TASKS TO COMPLETE
[A] Please answer these questions about the movie review, one line each, marked (i), (ii), (iii):
(i) Which two historical figures had Boseman portrayed on screen before this role?
(ii) Who directed "Selma"?
(iii) What does "Marshall" focus on instead of Marshall's whole life?
[B] Write a continuation of the movie review about "Marshall," starting right after its last sentence.

TEXT BLOCK
'Marshall' Reviewby LightsCameraJackson
Actor Chadwick Boseman has portrayed both Jackie Robinson and James Brown on screen (in fact, in back-to-back years - 2013 & 2014). On an awards show at the end of '14, Chris Rock told Boseman: “If they offer you Rosa Parks, say no.” While he's followed that specific advice, Boseman continues to take-on roles of historical Black figures. This time it's famed civil rights attorney and groundbreaking African American Supreme Court Justice Thurgood Marshall.
Odd thing is - “Marshall” is not an in-depth biopic of Marshall. If you buy a ticket to this movie thinking it's The Thurgood Marshall Story (as the marketing - especially the film's poster - lead you to believe), you’re in for a big surprise. Instead, "Marshall" focuses on one case, early in the attorney's career. And amazingly, Marshall is not even the central character.
In 2014's “Selma” director Ava DuVernay used a similar approach, highlighting a single moment in time in the life of Martin Luther King, Jr. However, DuVernay's film provided insights into King’s public and personal life during that critical period of time. In “Marshall” (directed by “Django Unchained” Oscar-nominated producer Reginald Hudlin), we get very little of either. The case depicted is one in which Marshall himself is not even allowed to speak in the courtroom. It’s actually an injustice to call this movie “Marshall”.

DATA EXTRACTS
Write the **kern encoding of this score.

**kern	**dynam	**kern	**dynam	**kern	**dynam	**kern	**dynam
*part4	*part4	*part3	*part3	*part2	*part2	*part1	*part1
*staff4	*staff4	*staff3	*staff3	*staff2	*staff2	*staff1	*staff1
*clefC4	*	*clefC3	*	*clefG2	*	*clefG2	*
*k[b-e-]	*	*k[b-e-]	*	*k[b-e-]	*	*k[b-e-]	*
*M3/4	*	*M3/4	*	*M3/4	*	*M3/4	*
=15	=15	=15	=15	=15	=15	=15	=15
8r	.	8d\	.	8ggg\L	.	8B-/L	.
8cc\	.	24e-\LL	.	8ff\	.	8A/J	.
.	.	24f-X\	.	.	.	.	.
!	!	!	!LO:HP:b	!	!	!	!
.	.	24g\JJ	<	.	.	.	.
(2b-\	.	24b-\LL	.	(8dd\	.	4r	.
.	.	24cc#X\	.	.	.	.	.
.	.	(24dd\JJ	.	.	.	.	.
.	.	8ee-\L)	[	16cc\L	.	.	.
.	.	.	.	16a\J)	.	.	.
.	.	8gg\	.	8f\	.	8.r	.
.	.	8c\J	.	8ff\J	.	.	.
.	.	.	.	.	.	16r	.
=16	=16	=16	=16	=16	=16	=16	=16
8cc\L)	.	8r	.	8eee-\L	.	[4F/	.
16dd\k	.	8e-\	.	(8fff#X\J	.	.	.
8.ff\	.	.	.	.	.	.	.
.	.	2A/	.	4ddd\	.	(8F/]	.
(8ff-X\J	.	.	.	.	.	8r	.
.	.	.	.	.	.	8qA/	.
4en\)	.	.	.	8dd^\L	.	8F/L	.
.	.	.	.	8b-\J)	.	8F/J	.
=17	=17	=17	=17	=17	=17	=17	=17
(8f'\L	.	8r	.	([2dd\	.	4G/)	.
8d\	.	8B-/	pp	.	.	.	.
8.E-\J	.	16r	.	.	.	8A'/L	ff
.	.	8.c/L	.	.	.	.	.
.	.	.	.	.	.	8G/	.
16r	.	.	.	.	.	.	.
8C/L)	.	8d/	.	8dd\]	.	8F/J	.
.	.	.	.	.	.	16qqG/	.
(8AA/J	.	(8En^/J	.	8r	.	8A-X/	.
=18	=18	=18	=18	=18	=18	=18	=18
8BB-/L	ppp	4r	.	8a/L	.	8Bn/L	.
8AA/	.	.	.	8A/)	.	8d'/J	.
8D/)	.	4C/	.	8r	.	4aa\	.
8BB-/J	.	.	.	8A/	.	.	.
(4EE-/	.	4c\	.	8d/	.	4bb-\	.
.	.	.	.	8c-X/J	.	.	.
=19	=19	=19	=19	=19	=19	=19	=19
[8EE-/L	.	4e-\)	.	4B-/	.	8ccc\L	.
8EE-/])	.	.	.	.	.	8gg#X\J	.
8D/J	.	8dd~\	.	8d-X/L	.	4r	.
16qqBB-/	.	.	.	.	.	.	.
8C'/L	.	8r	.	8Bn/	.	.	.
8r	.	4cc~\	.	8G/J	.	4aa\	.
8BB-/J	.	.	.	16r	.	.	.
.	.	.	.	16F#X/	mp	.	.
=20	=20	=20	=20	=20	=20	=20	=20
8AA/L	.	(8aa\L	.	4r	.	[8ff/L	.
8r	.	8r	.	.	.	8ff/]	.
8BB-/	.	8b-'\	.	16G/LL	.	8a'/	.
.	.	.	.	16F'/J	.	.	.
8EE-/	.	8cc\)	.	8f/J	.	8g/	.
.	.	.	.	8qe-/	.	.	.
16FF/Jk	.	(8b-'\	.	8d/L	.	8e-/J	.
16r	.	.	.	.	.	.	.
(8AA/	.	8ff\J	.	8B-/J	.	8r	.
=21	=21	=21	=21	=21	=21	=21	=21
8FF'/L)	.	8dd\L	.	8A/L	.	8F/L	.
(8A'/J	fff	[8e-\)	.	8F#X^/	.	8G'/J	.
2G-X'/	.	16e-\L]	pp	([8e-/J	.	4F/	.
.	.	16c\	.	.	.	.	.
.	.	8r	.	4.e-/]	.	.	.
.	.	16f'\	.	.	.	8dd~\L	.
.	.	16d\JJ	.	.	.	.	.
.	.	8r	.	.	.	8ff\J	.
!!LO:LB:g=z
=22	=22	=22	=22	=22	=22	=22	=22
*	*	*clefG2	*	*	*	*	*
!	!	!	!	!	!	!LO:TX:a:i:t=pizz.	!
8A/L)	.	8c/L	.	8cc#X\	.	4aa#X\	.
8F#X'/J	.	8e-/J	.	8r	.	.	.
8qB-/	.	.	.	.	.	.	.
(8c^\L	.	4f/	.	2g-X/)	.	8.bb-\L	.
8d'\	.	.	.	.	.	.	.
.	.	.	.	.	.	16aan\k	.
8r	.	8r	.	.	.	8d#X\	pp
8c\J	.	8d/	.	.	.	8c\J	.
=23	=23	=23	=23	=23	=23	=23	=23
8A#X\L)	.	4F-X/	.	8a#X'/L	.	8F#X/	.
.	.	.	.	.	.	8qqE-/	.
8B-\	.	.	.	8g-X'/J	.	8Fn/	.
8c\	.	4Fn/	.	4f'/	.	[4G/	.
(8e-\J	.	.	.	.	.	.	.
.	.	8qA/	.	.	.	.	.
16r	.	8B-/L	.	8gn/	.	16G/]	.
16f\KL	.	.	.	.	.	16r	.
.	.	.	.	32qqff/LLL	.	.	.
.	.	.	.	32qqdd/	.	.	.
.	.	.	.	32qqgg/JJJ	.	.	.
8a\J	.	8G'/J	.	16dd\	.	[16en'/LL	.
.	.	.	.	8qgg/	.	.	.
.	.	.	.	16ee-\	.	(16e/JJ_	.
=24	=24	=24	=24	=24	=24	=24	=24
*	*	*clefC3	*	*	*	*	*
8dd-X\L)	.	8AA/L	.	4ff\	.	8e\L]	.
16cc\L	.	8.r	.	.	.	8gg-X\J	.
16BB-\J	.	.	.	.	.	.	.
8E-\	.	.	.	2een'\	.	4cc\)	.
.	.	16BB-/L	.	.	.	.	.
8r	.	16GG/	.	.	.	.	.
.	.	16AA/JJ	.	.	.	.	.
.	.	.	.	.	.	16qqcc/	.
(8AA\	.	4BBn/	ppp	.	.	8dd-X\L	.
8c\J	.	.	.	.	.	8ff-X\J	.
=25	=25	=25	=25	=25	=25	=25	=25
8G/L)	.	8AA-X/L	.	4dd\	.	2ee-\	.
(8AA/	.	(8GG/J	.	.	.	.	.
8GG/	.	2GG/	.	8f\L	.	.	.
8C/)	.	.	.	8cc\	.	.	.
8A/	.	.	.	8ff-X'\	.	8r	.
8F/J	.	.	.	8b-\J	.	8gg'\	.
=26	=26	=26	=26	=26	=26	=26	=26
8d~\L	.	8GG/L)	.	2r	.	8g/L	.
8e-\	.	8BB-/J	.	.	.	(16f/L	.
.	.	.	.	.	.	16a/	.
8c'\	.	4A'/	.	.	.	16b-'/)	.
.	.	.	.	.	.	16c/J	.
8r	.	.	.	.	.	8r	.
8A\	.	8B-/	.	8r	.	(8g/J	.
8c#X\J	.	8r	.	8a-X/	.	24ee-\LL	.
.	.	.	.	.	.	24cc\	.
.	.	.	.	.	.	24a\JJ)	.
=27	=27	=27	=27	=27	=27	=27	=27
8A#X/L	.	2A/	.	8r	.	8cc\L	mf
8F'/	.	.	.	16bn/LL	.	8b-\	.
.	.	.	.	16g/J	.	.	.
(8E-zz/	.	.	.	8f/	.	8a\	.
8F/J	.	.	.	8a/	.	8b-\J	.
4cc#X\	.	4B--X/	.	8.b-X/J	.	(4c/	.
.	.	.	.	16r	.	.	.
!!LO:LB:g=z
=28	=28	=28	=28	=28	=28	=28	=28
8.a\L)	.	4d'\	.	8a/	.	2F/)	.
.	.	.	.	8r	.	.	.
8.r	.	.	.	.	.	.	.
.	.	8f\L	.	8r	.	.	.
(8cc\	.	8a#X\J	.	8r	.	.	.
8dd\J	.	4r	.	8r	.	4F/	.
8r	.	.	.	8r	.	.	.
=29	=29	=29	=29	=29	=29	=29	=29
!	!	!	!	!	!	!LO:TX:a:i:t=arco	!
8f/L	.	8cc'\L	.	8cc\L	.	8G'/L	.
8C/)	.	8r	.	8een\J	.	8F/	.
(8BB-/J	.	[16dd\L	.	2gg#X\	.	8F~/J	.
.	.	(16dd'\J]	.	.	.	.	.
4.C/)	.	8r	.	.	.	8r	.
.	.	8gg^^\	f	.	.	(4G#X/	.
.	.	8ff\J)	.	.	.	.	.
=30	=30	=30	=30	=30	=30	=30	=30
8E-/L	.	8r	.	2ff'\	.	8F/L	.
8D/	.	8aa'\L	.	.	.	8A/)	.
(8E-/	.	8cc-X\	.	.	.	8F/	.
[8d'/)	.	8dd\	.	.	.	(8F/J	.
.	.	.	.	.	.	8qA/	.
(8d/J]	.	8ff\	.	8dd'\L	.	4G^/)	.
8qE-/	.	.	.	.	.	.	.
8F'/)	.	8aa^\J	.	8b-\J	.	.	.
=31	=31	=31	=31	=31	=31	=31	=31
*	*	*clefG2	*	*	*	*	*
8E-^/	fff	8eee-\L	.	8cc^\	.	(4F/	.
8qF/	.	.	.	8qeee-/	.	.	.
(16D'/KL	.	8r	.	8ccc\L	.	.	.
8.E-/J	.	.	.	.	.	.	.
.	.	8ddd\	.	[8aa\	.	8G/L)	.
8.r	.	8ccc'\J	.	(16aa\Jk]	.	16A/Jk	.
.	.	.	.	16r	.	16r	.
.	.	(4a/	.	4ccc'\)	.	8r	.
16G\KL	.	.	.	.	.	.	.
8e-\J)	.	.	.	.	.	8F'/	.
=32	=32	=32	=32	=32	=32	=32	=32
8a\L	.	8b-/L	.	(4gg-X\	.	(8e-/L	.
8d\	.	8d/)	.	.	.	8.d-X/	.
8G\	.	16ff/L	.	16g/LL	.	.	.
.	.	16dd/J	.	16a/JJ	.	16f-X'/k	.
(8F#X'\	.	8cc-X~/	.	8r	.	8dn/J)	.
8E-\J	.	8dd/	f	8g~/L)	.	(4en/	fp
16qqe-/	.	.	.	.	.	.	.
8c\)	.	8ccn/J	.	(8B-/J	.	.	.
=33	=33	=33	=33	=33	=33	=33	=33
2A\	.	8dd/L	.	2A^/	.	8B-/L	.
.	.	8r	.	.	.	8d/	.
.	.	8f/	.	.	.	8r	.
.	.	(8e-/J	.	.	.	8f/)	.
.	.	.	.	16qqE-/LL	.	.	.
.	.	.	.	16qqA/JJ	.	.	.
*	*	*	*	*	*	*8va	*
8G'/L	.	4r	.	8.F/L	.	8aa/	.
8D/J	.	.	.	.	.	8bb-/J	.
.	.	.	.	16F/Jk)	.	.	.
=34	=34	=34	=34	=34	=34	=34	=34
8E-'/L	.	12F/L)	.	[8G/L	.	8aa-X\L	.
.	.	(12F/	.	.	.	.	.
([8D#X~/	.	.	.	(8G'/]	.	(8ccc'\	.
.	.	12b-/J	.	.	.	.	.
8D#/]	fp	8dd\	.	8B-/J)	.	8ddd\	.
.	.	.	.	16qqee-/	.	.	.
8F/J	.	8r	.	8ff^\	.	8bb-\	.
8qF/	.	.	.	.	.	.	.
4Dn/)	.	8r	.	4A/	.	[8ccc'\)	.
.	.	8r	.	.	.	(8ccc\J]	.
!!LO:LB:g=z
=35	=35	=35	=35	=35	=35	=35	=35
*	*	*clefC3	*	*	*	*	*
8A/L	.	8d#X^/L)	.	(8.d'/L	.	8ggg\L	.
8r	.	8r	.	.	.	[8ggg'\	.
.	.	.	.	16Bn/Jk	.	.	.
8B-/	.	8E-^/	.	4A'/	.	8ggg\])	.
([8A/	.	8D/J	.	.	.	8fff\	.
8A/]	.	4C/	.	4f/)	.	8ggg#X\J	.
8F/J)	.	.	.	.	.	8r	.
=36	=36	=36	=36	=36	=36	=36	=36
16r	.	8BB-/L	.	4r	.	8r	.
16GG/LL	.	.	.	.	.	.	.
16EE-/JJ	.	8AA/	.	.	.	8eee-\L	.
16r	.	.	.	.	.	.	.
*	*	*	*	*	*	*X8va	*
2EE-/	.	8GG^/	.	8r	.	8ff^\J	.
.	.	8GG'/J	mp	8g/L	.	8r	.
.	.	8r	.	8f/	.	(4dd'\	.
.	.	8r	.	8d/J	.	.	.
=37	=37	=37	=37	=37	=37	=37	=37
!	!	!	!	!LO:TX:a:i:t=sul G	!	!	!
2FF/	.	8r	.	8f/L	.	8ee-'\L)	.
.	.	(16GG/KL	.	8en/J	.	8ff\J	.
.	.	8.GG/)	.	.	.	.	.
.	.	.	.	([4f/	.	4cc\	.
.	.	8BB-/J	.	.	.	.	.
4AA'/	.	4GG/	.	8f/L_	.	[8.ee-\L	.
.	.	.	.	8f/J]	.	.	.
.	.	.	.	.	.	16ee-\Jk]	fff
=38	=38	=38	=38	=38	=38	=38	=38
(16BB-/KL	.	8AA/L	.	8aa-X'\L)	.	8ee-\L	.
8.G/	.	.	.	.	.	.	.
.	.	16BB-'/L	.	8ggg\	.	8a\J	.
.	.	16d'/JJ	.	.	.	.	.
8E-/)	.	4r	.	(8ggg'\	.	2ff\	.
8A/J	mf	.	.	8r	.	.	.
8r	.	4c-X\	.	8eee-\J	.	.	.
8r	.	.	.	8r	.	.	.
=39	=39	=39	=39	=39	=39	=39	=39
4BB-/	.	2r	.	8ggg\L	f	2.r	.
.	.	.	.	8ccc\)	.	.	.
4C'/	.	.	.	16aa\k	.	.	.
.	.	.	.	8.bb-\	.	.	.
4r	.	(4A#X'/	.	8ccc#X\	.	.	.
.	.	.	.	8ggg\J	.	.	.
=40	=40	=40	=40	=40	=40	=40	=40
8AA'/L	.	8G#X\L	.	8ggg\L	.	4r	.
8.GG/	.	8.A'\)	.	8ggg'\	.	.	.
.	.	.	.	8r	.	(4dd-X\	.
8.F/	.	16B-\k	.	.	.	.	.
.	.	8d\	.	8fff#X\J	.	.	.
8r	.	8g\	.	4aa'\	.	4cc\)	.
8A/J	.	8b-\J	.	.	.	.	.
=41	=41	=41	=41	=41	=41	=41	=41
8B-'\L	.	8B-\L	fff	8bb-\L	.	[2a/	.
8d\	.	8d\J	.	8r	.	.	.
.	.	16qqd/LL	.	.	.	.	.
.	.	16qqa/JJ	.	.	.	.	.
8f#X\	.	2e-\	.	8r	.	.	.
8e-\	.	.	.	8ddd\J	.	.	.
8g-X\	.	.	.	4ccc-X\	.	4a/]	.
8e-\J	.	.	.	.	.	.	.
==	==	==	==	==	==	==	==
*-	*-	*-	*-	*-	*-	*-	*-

RESPONSES PER TASK
[A]
(i) Jackie Robinson and James Brown
(ii) Ava DuVernay
(iii) One case, early in the attorney's career

[B]
In truth, this is fellow attorney Sam Friedman's story as much (or more) than it is Thurgood Marshall's. Josh Gad has as many scenes and more lines of dialogue. It's the early 1940s. Marshall is a high-profile member of the NAACP but is still relatively unknown outside of the black community (it's a dozen years before his landmark "Brown vs. Board of Education" success). Friedman is an obscure personal injury lawyer who's never tried a criminal case. This unlikely pair end-up representing Joseph Spell (played by “This is Us” Emmy winner Sterling K. Brown), a black caretaker accused of raping a Connecticut socialite (played by Kate Hudson). This trial - from jury selection to the final verdict - is "Marshall".
Considering the serious subject matter and historical significance, “Marshall” has a peculiar, light tone from beginning to end. Some scenes involving the rape case are accompanied by upbeat music. The script, from Jacob and Michael Koskoff, is shockingly basic - without a single surprise. The entire film seems like it's slightly off the tracks.
Boseman doesn’t get a whole lot to do, and Gad doesn’t feel right for the Friedman role. The pairing of Marshall and Friedman makes for an interesting story, but the execution is too typical. Though Brown is a little old for the part of Joseph, his is the only performance that seems legit. When Joseph takes the stand at the end of the trial, Brown is finally allowed to bring much-needed power to screen, though it’s not nearly enough to save things.
Just as with the 2014 Martin Luther King, Jr. biopic "Selma", “Marshall” features a song co-written by rapper/actor Common. Don't be surprised if, like “Glory” (which earned Common and John Legend an Oscar), "Stand Up for Something" garners Award Season attention.
The incredible life of Thurgood Marshall deserves an insightful and comprehensive biopic. Hopefully someday we'll get one. As for the verdict on "Marshall": GUILTY of misrepresentation.